PDF(Pubmed)
Abstract:
A ~ 1 Mb inversion polymorphism exists within the 17q21.31 locus of the human genome as direct (H1) and inverted (H2) haplotype clades. This inversion region demonstrates high linkage disequilibrium, but the frequency of each haplotype differs across ancestries.
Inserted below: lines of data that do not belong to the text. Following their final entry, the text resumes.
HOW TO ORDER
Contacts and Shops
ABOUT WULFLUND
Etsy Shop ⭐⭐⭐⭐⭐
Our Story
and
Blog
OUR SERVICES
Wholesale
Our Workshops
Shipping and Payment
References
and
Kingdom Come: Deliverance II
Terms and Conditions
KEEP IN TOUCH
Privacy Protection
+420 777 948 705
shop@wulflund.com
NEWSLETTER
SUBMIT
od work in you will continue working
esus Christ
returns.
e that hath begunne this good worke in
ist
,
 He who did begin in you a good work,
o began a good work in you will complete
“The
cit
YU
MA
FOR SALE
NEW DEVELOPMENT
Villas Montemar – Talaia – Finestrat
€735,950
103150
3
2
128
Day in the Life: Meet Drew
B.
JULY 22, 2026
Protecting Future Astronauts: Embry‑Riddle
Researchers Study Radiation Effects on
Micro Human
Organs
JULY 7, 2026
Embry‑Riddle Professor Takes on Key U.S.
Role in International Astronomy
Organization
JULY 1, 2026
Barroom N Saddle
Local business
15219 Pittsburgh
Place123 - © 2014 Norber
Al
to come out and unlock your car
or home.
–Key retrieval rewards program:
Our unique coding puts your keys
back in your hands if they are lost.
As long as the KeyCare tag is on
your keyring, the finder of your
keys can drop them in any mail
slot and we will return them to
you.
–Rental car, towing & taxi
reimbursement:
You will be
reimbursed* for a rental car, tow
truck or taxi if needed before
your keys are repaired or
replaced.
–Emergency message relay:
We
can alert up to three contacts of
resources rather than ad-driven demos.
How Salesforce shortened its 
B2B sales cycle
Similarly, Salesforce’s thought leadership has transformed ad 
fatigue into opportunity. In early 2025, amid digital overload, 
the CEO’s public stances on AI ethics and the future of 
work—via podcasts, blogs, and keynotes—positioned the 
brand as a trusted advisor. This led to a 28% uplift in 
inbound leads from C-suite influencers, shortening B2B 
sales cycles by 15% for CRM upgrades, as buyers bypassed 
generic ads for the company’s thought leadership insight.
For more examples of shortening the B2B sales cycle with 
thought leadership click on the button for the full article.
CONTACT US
While the H1 haplotype exists in all populations and shows a normal pattern of genetic variability and recombination, the H2 haplotype is enriched in European ancestry populations, is less frequent in African ancestry populations, and nearly absent in East Asian ancestry populations. H1 is a known risk factor for several neurodegenerative diseases, and has been associated with many other traits, suggesting its importance in cellular phenotypes of the brain and entire body. Conversely, H2 is protective for these diseases, but is associated with predisposition to recurrent microdeletion syndromes and neurodevelopmental disorders such as autism. Many single nucleotide variants and copy number variants define H1/H2 haplotypes and sub-haplotypes, but identifying the causal variant(s) for specific diseases and phenotypes is complex due to the extended linkage equilibrium. In this review, we assess the current knowledge of this inversion region regarding genomic structure, gene expression, cellular phenotypes, and disease association. We discuss recent discoveries and challenges, evaluate gaps in knowledge, and highlight the importance of understanding the effect of the 17q21.31 haplotypes to promote advances in precision medicine and drug discovery for several diseases.
摘要:
人类基因组的17q21.31基因座中存在一个〜1Mb反转多态性,作为直接(H1)和反向(H2)单倍型进化枝。这个反转区显示出高度的连锁不平衡,但是每个单倍型的频率在不同祖先之间是不同的。虽然H1单倍型存在于所有种群中,并显示出正常的遗传变异和重组模式,H2单倍型在欧洲血统人群中丰富,在非洲祖先人群中频率较低,在东亚祖先人群中几乎不存在。H1是几种神经退行性疾病的已知危险因素,并与许多其他特征有关,表明其在大脑和整个身体的细胞表型中的重要性。相反,H2对这些疾病有保护作用,但与复发性微缺失综合征和自闭症等神经发育障碍的易感性有关。许多单核苷酸变体和拷贝数变体定义H1/H2单倍型和亚单倍型。但是,由于扩展的连锁平衡,确定特定疾病和表型的因果变异是复杂的。在这次审查中,我们评估了关于基因组结构的这个反转区的当前知识,基因表达,细胞表型,和疾病关联。我们讨论最近的发现和挑战,评估知识差距,并强调了了解17q21.31单倍型对促进精准医学和几种疾病药物发现进展的重要性。